Steve Luongo (born September 21, 1952) is an American drummer, singer, songwriter and record producer who hails from Westchester, New York.

==Early career==
Luongo was one of the founding members of the New York-based rock group Rat Race Choir in 1968. He was a pioneer of electronic percussion in the early 1970s. Luongo performed extended drum solos on a massive kit including a prototype of the Moog Synthesizer Drum. His trademark move was drumming with one hand and both feet while playing in time along with a mechanical toy monkey held up in front of a microphone with his free hand. Rat Race Choir would dominate the NY tri-state music scene in the 70s and 80s. They are considered to be “musician’s musicians” by many successful music artists including New Orleans rockers Zebra Band, Steve Stevens and Steve Vai among others.

==Later career==
Luongo has produced, performed and recorded with several well-known artists including Leslie West of Mountain, Cream bassist Jack Bruce, Eddie Money, Alan Parsons, Todd Rundgren, Heart's Ann Wilson, Ritchie Blackmore, Mark Farner, Joe Walsh, Billy Squier. The most prolific and significant of all was his work with John Entwistle best known as the iconic bass guitarist for The Who. The two musicians became the best of friends. Luongo produced, performed, co-wrote and toured with The John Entwistle Band until Entwistle's death in 2002. Their last live performance together was in Japan during the A Walk Down Abbey Road tour. Later that year he was invited by The Who and Entwistle's family to write and read the eulogy at Entwistle's memorial service in London.

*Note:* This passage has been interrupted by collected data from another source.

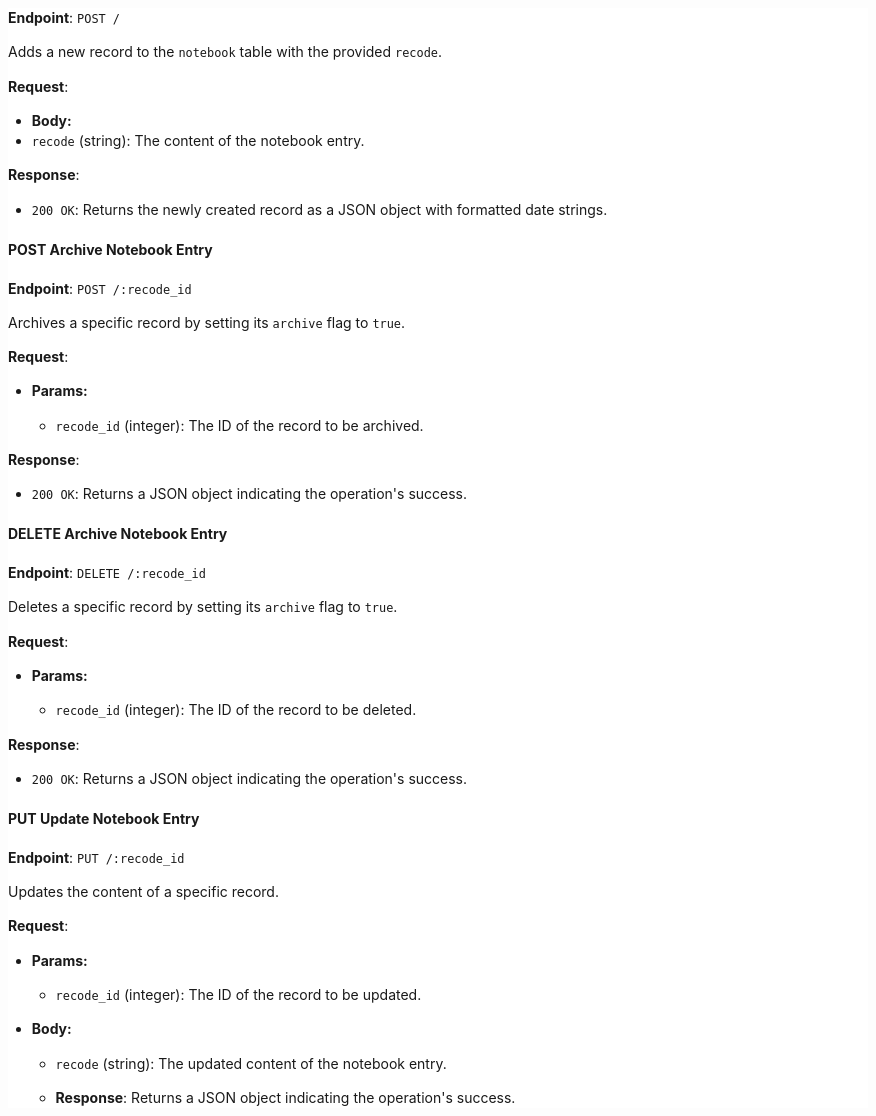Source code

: **Endpoint**: `POST /`

Adds a new record to the `notebook` table with the provided `recode`.

**Request**:

- **Body:**
- `recode` (string): The content of the notebook entry.

**Response**: 
- `200 OK`: Returns the newly created record as a JSON object with formatted date strings.



#### POST Archive Notebook Entry

**Endpoint**: `POST /:recode_id`

 Archives a specific record by setting its `archive` flag to `true`.

**Request**:

- **Params:**

     - `recode_id` (integer): The ID of the record to be archived.

**Response**: 
- `200 OK`: Returns a JSON object indicating the operation's success.



#### DELETE Archive Notebook Entry

**Endpoint**: `DELETE /:recode_id`

Deletes a specific record by setting its `archive` flag to `true`.

**Request**:

- **Params:**

     - `recode_id` (integer): The ID of the record to be deleted.

**Response**: 
- `200 OK`: Returns a JSON object indicating the operation's success.



#### PUT Update Notebook Entry

**Endpoint**: `PUT /:recode_id`

Updates the content of a specific record.

**Request**:

- **Params:**

     - `recode_id` (integer): The ID of the record to be updated.
- **Body:**
     - `recode` (string): The updated content of the notebook entry.

   - **Response**: Returns a JSON object indicating the operation's success.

Late in 2002 Luongo and Rat Race Choir guitarist Mark Hitt formed the progressive rock band TorQue. The two musicians co-wrote 11 songs for the debut album titled TorQue 103103. Luongo served as producer, lead vocalist and drummer. Luongo has said that 103103 is among his proudest musical achievements.

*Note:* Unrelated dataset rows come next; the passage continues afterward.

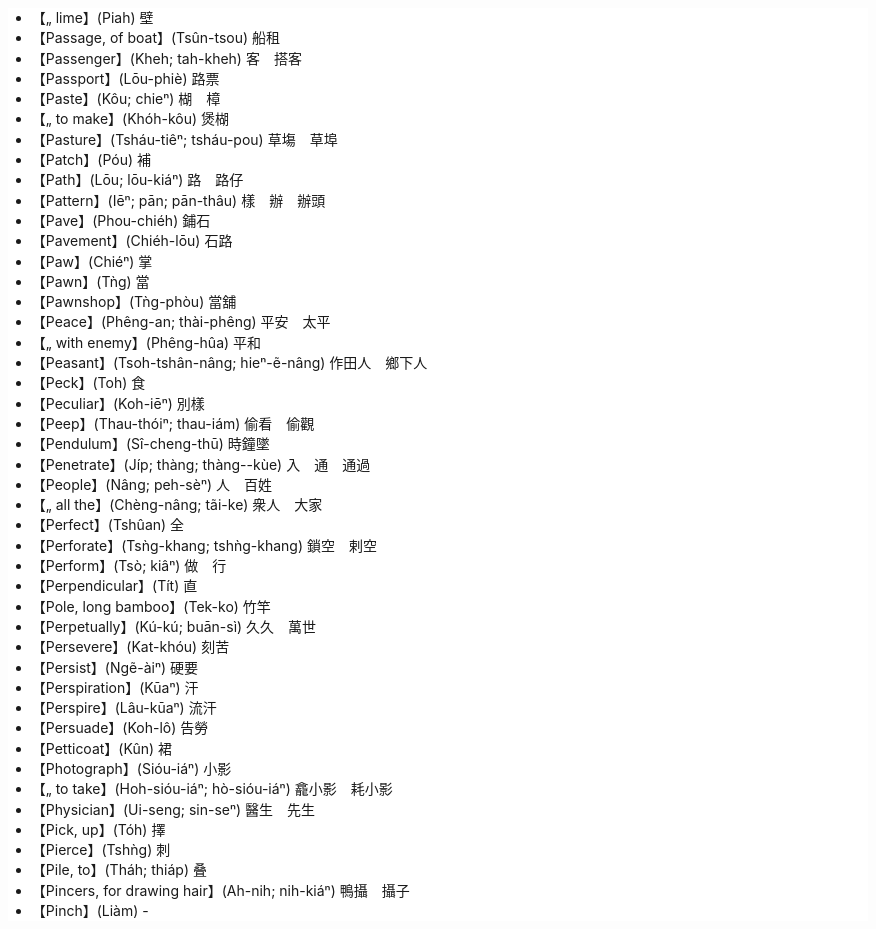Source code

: * 【„ lime】(Piah) 壁
* 【Passage, of boat】(Tsûn-tsou) 船租
* 【Passenger】(Kheh; tah-kheh) 客　搭客
* 【Passport】(Lōu-phiè) 路票
* 【Paste】(Kôu; chieⁿ) 楜　樟
* 【„ to make】(Khóh-kôu) 煲楜
* 【Pasture】(Tsháu-tiêⁿ; tsháu-pou) 草塲　草埠
* 【Patch】(Póu) 補
* 【Path】(Lōu; lōu-kiáⁿ) 路　路仔
* 【Pattern】(Iēⁿ; pān; pān-thâu) 樣　辦　辦頭
* 【Pave】(Phou-chiéh) 鋪石
* 【Pavement】(Chiéh-lōu) 石路
* 【Paw】(Chiéⁿ) 掌
* 【Pawn】(Tǹg) 當
* 【Pawnshop】(Tǹg-phòu) 當舖
* 【Peace】(Phêng-an; thài-phêng) 平安　太平
* 【„ with enemy】(Phêng-hûa) 平和
* 【Peasant】(Tsoh-tshân-nâng; hieⁿ-ẽ-nâng) 作田人　鄉下人
* 【Peck】(Toh) 食
* 【Peculiar】(Koh-iēⁿ) 別樣
* 【Peep】(Thau-thóiⁿ; thau-iám) 偷看　偷觀
* 【Pendulum】(Sî-cheng-thū) 時鐘墜
* 【Penetrate】(Jíp; thàng; thàng--kùe) 入　通　通過
* 【People】(Nâng; peh-sèⁿ) 人　百姓
* 【„ all the】(Chèng-nâng; tãi-ke) 衆人　大家
* 【Perfect】(Tshûan) 全
* 【Perforate】(Tsǹg-khang; tshǹg-khang) 鎖空　剌空
* 【Perform】(Tsò; kiâⁿ) 做　行
* 【Perpendicular】(Tít) 直
* 【Pole, long bamboo】(Tek-ko) 竹竿
* 【Perpetually】(Kú-kú; buān-sì) 久久　萬世
* 【Persevere】(Kat-khóu) 刻苦
* 【Persist】(Ngẽ-àiⁿ) 硬要
* 【Perspiration】(Kūaⁿ) 汗
* 【Perspire】(Lâu-kūaⁿ) 流汗
* 【Persuade】(Koh-lô) 告勞
* 【Petticoat】(Kûn) 裙
* 【Photograph】(Sióu-iáⁿ) 小影
* 【„ to take】(Hoh-sióu-iáⁿ; hò-sióu-iáⁿ) 龕小影　耗小影
* 【Physician】(Ui-seng; sin-seⁿ) 醫生　先生
* 【Pick, up】(Tóh) 擇
* 【Pierce】(Tshǹg) 刺
* 【Pile, to】(Tháh; thiáp) 叠
* 【Pincers, for drawing hair】(Ah-nih; nih-kiáⁿ) 鴨攝　攝子
* 【Pinch】(Liàm) -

In 2007, Luongo served as producer and composer for a studio band he created with AC/DC bassist Cliff Williams. Williams recruited frontman Brian Johnson as the vocalist and Luongo brought in his Rat Race Choir bandmate Mark Hitt on guitar. The project later known as Forklift gave birth to 7 tracks. "Chain Gang on the Road" was the only track offered by the quartet. The song was briefly available for a free download during a run of US tour dates in (2007).

Later career: in 2012 Luongo began a musical partnership with Cheap Trick vocalist Robin Zander by forming The Robin Zander Band. Zander and Luongo have been friends and musical allies for many years. Zander was among the first to be asked to appear in Luongo's documentary film An Ox's Tale - The John Entwistle Story about the late John Entwistle. The band toured nationally for 3 years.

== Visual artist ==
Luongo began creating works of visual art at 4 or 5. He went on to study art in school and never lost his love of color and form. In 2008 he joined the Naples art association at the von Liebig in Naples, FL. In 2008-2010 Luongo was invited to display his art at galleries, exhibitions and art showings. It was during that time he decided to put his original art on fine fabric that would be made into men's shirts. It was not until 2016 that he formed Steve Luongo Designs and began creating limited edition wearable art shirts. These shirts are based on his original ink and acrylic canvases. Each shirt is named, numbered and signed turning them into wearable limited edition art prints.